Bill Gates actually was a very strong programmer in the early days, so this characterization is misguided. He was very passionate about writing code for other developers, not about catering to end users. It wasn’t until later in Microsoft’s history that he was more business focused.

Happy to dig up articles to back this up, but seriously it should be trivial to find tons via a simple google search if you really care.

Edit: re-DOS, sure they bought it. Do you know anyone who can write an operating system in under a month (the timeline MicroSoft had with IBM)?


See the Model 100. Gates wrote that system ROM. 8085 assembly language.

It is a nice system for the time.


If we're comparing jobs to gates, I think it's also fair to say that gates doesn't compare as well on the 'business' aspect since his family connections helped him get that meeting with IBM. Jobs on the other hand was a hippy and hustled all the way


There's some warranted skepticism with that premise.

Microsoft was one of the largest software companies on the planet already by 1980 and among the few software companies in existence of any market relevance or development capability that could appeal to a company the size of IBM.

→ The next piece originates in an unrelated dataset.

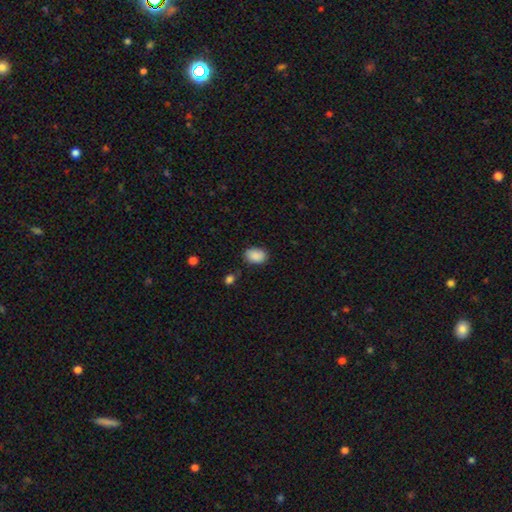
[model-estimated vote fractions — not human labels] This is clearly a smooth galaxy (89%). How rounded: likely in between (79%). Merging: likely none (77%).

They did $8 million in sales in 1980, $26 million adjusted to 2019. That was a massive software business at the time, and only five years old.

Bill Gates was far richer than his family by 1980, at the age of 25. Microsoft's margins were extreme back then, 40% to 50% on that $8m. Gates was worth $100+ million inflation adjusted by the end of 1980.

That success was accomplished without using family connections to get deals. It's questionable whether Microsoft required help connecting with IBM. Microsoft was already well on its way to being a billion dollar valuation business in today's dollar.


Well, family connections are true, here's excerpt from Bill's mother bio: "Her tenure on the national board's executive committee is believed to have helped Microsoft, based in Seattle, at a crucial time. In 1980, she discussed her son's company with John Opel, a fellow committee member and the chairman of International Business Machines Corporation (IBM). Opel, by some accounts, mentioned Mrs. Gates to other IBM executives. A few weeks later, IBM took a chance by hiring Microsoft, then a small software firm, to develop an operating system for its first personal computer." https://en.wikipedia.org/wiki/Mary_Maxwell_Gates


> Bill Gates didn't write DOS he purchased it after selling it to IBM

As I recall the purchased DOS was extensively modified and redone for IBM.


But sold it before he had a copy.


filfre does have a history of the IBM PC that tells the story of how it came to be and the dealings between IBM and MicroSoft and (with Kildall of Digital).

It is worth a read.

https://www.filfre.net/2012/05/the-ibm-pc-part-1/


I've always gotten the impression that Microsoft was from the beginning more of a business enterprise than an engineering one. Gates and Allen wrote BASIC for the Altair, and then made it big by buying QDOS after Gary Kildall was out of the office when IBM came by for a meeting. Doesn't really compare with the revolutions of the Apple II and Macintosh.


> I've always gotten the impression that Microsoft was from the beginning more of a business enterprise than an engineering one.

At the risk of being rude, if that’s the impression you had, then you’ve been entirely misled. Microsoft in the early days was quiet literally the exact opposite.

I recommend reading virtually any book (there’s a lot) on the early history of MicroSoft.